Essa semana fiz o cadastro de biometria facial para entrar na minha própria casa. Não preciso mais de chave, nem de senha, nem chamar o porteiro. Só meu rosto. Eu olho para a câmera e a porta se abre, como mágica — ou como num desses filmes futuristas. Ainda não me acostumei: sempre sorrio e digo “obrigada”. Não sei se por educação ou por medo de que a máquina fique ofendida e me deixe do lado de fora.
Fiquei pensando no porteiro. Ele, que por tanto tempo foi o guardião das entradas e saídas, agora é coadjuvante de um sistema que reconhece rostos, mas não reconhece pessoas. Por trás dessa eficiência tecnológica, há uma cadeia de mudanças invisíveis: empregos que desaparecem, funções que se tornam obsoletas.
Me perguntei: quem cuida desses dados? No Brasil, a Lei Geral de Proteção de Dados Pessoais (LGPD), em vigor desde 2020, define que dados biométricos — como rosto, íris, digitais e até a palma da mão — são dados sensíveis e exigem consentimento explícito para serem coletados e tratados. A Autoridade Nacional de Proteção de Dados (ANPD) é o órgão responsável por fiscalizar e regulamentar o uso dessas informações, mas o desafio é acompanhar o ritmo frenético da tecnologia.
Lembrei do vídeo que viralizou em junho de 2024: a influenciadora Marina Guaragna mostrando como, na China, é possível pagar compras apenas com a palma da mão. Sem carteira, sem celular, sem senha. Só a mão, como quem cumprimenta a tecnologia e, de quebra, paga o supermercado. A cena parece ficção científica, mas é presente. E o futuro? Já podemos sair de casa apenas com o corpo — rosto, mão, dedo — e ainda assim consumir, circular, abrir portas.
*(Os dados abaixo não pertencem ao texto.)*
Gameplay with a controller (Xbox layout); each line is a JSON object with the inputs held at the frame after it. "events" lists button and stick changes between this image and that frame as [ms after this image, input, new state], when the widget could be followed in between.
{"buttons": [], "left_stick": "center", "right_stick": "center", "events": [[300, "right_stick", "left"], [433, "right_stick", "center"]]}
No fim de semana, fui ao clube. “Senhorita, pode encostar o carro? Vamos cadastrar sua biometria facial.” Lá estava eu de novo, frente à câmera. E de presente, também me pediram o dedo — da mão esquerda, claro, que sai da janela do motorista. A vida virou uma sucessão de pequenos cadastros. Agora, na próxima visita, basta olhar, encostar o dedo e, como num passe de mágica, a cancela vai se abrir. Não faço mais carteirinhas: faço biometrias. Mas cada dado entregue é um voto de confiança cega — nem sempre consciente — em sistemas nem sempre transparentes.
Vejo trabalhadores registrando seus próprios desaparecimentos em vídeos tristes. Uma funcionária de supermercado, diante de caixas de autoatendimento, desabafou: “Aos pouquinhos eu vou perdendo meu emprego”. Disse com a voz baixa, como quem já sabe o desfecho. Eu mesma ainda não me acostumei. Continuo sorrindo para a câmera e dizendo “obrigada”, talvez como lembrete de que, no fim das contas, ainda sou humana.